WATC must remain flexible and adaptable to respond to the ever‑changing economic environment to deliver the financial requirements of the State and our clients.
Rising exports remains the major driver of growth for the Western Australian economy, with real gross state product expected to expand by an estimated 2.0 per cent in 2018/19. Contributing over 40 per cent of the value of Australia’s merchandise goods exports in 2018/19, Western Australia remains an export powerhouse. Real gross state product growth is forecast to accelerate to 3.5 per cent in 2019/20 with further increases in export volumes again expected to play a leading role, as well as increasing business investment as spending on a new wave of resource sector projects gathers pace. The rise in investment is expected to improve labour market conditions, boosting confidence and household spending.
Despite these positives in the domestic Western Australian economy, significant national and global headwinds exist. The monetary policy outlook for the major global central banks has shifted from the expectation of interest rate increases to one where central banks are expected to cut rates in the second half of 2019. The change has been in response to deteriorating global economic conditions, as global growth began to slow in the second half of 2018 weighed down by higher interest rates in the United States and concern over the outlook for global trade as America moved to a more protectionist stance, highlighted by its trade war with China.

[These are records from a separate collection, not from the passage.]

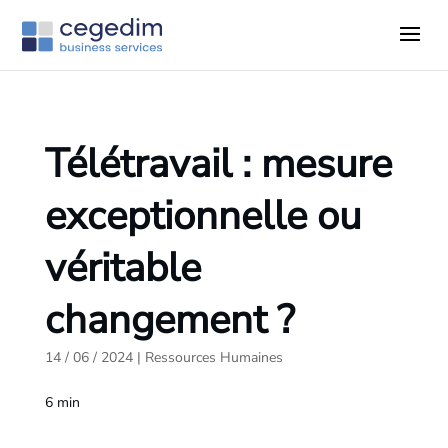
Télétravail : mesure
exceptionnelle ou
véritable
changement ?
14 / 06 / 2024
|
Ressources Humaines
6
min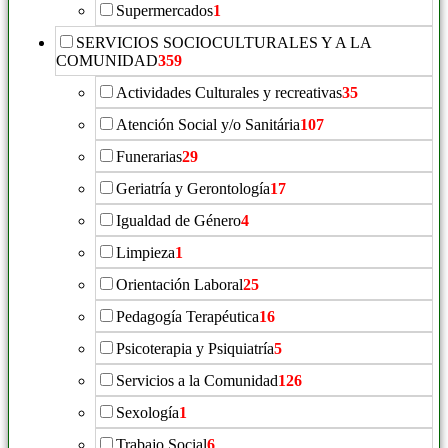
Supermercados
1
SERVICIOS SOCIOCULTURALES Y A LA
COMUNIDAD
359
Actividades Culturales y recreativas
35
Atención Social y/o Sanitária
107
Funerarias
29
Geriatría y Gerontología
17
Igualdad de Género
4
Limpieza
1
Orientación Laboral
25
Pedagogía Terapéutica
16
Psicoterapia y Psiquiatría
5
Servicios a la Comunidad
126
Sexología
1
Trabajo Social
6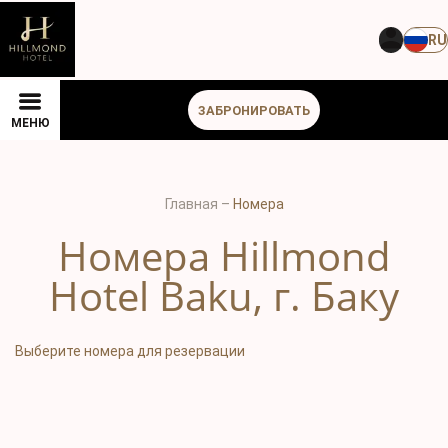
RU
ЗАБРОНИРОВАТЬ
МЕНЮ
Главная
–
Номера
Номера Hillmond
Hotel Baku, г. Баку
Выберите номера для резервации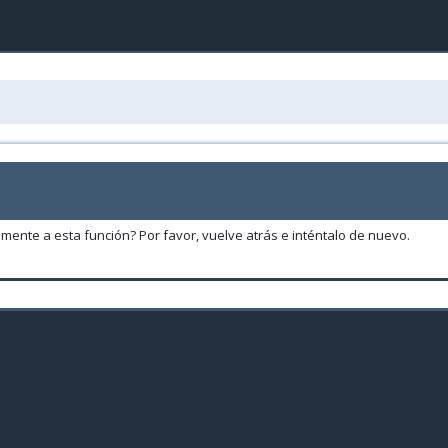
amente a esta función? Por favor, vuelve atrás e inténtalo de nuevo.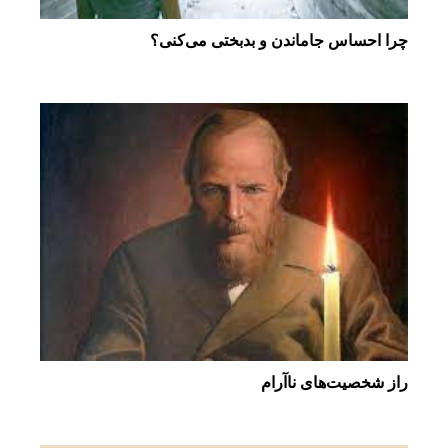
چرا احساس جاماندن و بدبختی می‌كنی؟
راز شخصیت‌های ناآرام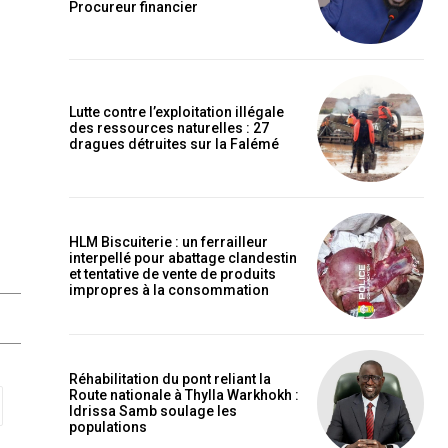
Procureur financier
Lutte contre l’exploitation illégale
des ressources naturelles : 27
dragues détruites sur la Falémé
HLM Biscuiterie : un ferrailleur
interpellé pour abattage clandestin
et tentative de vente de produits
impropres à la consommation
Réhabilitation du pont reliant la
Route nationale à Thylla Warkhokh :
Idrissa Samb soulage les
populations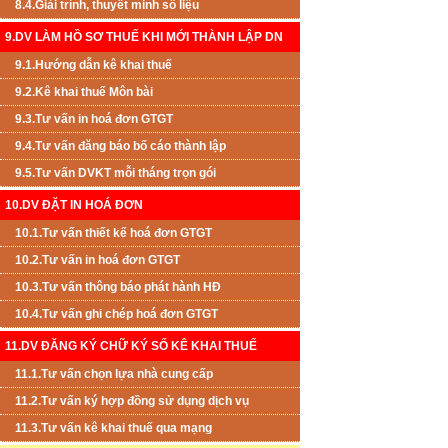
8.4.Giải trình, thuyết minh số liệu
9.DV LÀM HỒ SƠ THUẾ KHI MỚI THÀNH LẬP DN
9.1.Hướng dẫn kê khai thuế
9.2.Kê khai thuế Môn bài
9.3.Tư vấn in hoá đơn GTGT
9.4.Tư vấn đăng báo bố cáo thành lập
9.5.Tư vấn DVKT mỗi tháng trọn gói
10.DV ĐẶT IN HOÁ ĐƠN
10.1.Tư vấn thiết kế hoá đơn GTGT
10.2.Tư vấn in hoá đơn GTGT
10.3.Tư vấn thông báo phát hành HĐ
10.4.Tư vấn ghi chép hoá đơn GTGT
11.DV ĐĂNG KÝ CHỮ KÝ SỐ KÊ KHAI THUẾ
11.1.Tư vấn chọn lựa nhà cung cấp
11.2.Tư vấn ký hợp đồng sử dụng dịch vụ
11.3.Tư vấn kê khai thuế qua mạng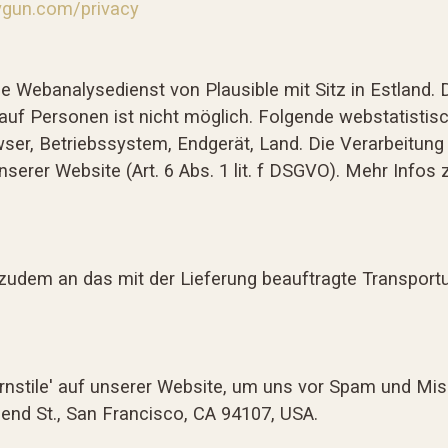
aygun.com/privacy
 Webanalysedienst von Plausible mit Sitz in Estland. 
auf Personen ist nicht möglich. Folgende webstatist
r, Betriebssystem, Endgerät, Land. Die Verarbeitung
rer Website (Art. 6 Abs. 1 lit. f DSGVO). Mehr Infos z
dem an das mit der Lieferung beauftragte Transportu
rnstile' auf unserer Website, um uns vor Spam und Mis
nsend St., San Francisco, CA 94107, USA.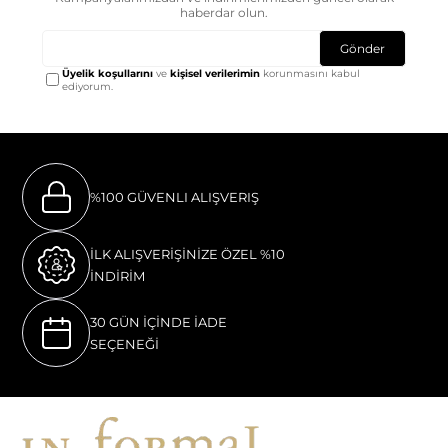
haberdar olun.
Gönder
Üyelik koşullarını
ve
kişisel verilerimin
korunmasını kabul
ediyorum.
%100 GÜVENLI ALIŞVERIŞ
İLK ALIŞVERİŞİNİZE ÖZEL %10
İNDİRİM
30 GÜN İÇİNDE İADE
SEÇENEĞİ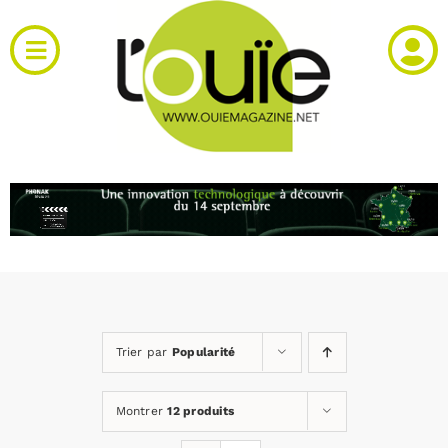
Passer
au
Toggle
contenu
Navigation
Actualités
Produits
RH et emploi
Vidéos
Trier par
Popularité
Agenda
Montrer
12 produits
Kiosque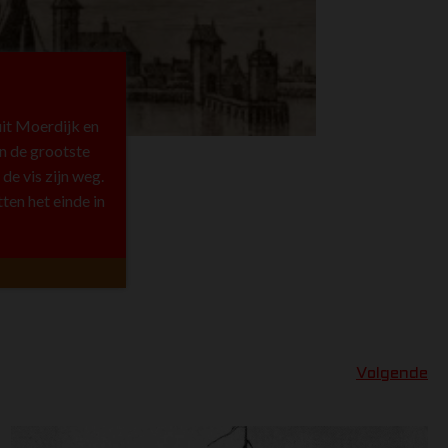
it Moerdijk en
jn de grootste
de vis zijn weg.
tten het einde in
Volgende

Impact on financial markets
Australian bond yields fell sharply over the course of 2018/19 as the outlook changed from one where the market expected the next move in the cash rate to be an increase to one where a rate cut was likely, with the Reserve Bank of Australia (RBA) cutting the cash rate by 25 basis points in June 2019 to a fresh record low of 1.25 per cent. The 3-year Australian Treasury Bond yield fell from 2.06 per cent at the end of 2017/18 to 0.96 per cent by the end of 2018/19 while the 10-year yield fell from 2.63 to 1.32 per cent. Money market interest rates also fell with the three-month BBSW rate falling from 2.11 to 1.20 per cent.
The sharper decline in Australian bond yields when compared to the United States yields has pulled the Australian dollar lower, with the AUD falling from USD0.7405 at the beginning of 2018/19 to USD0.7020 at the end of the financial year. The decline in the Australian dollar would likely have been greater if commodity prices had not remained elevated.
The RBA made two adjustments to the committed liquidity facility (CLF) in June 2019 with the aim that it better reflects the changing dynamics of the Australian Sovereign and semi-government bond markets. An increase in the percentage of the total sovereign and semi-government bond outstandings that banks could hold, from 25 to 30 per cent in 1 per cent increases per year starting in 2020, combined with an increase in the fee payable on the CLF, from 15 to 20 basis points, is expected to increase demand for sovereign and semi-government bonds.
Global momentum is gathering around moves to replace interbank offered rates (IBORs), as reference rate benchmarks, with alternative risk-free rate (RFR) benchmarks. At this stage, it is expected that the Australian BBSW will be able to be retained, as it is robust with sufficient liquidity in the transactions underlying its calculation. However, global moves in the direction of RFR benchmarks requires us to be mindful of those developments, the use of RFRs in the Australian context and have appropriate contractual fall-back language in place should BBSW cease to exist in the future.
While not directly impacted by the Royal Commission into the Misconduct of the Banking, Superannuation and Financial Services Industry, WATC will be closely monitoring the Government and Regulator response to its findings and recommendations.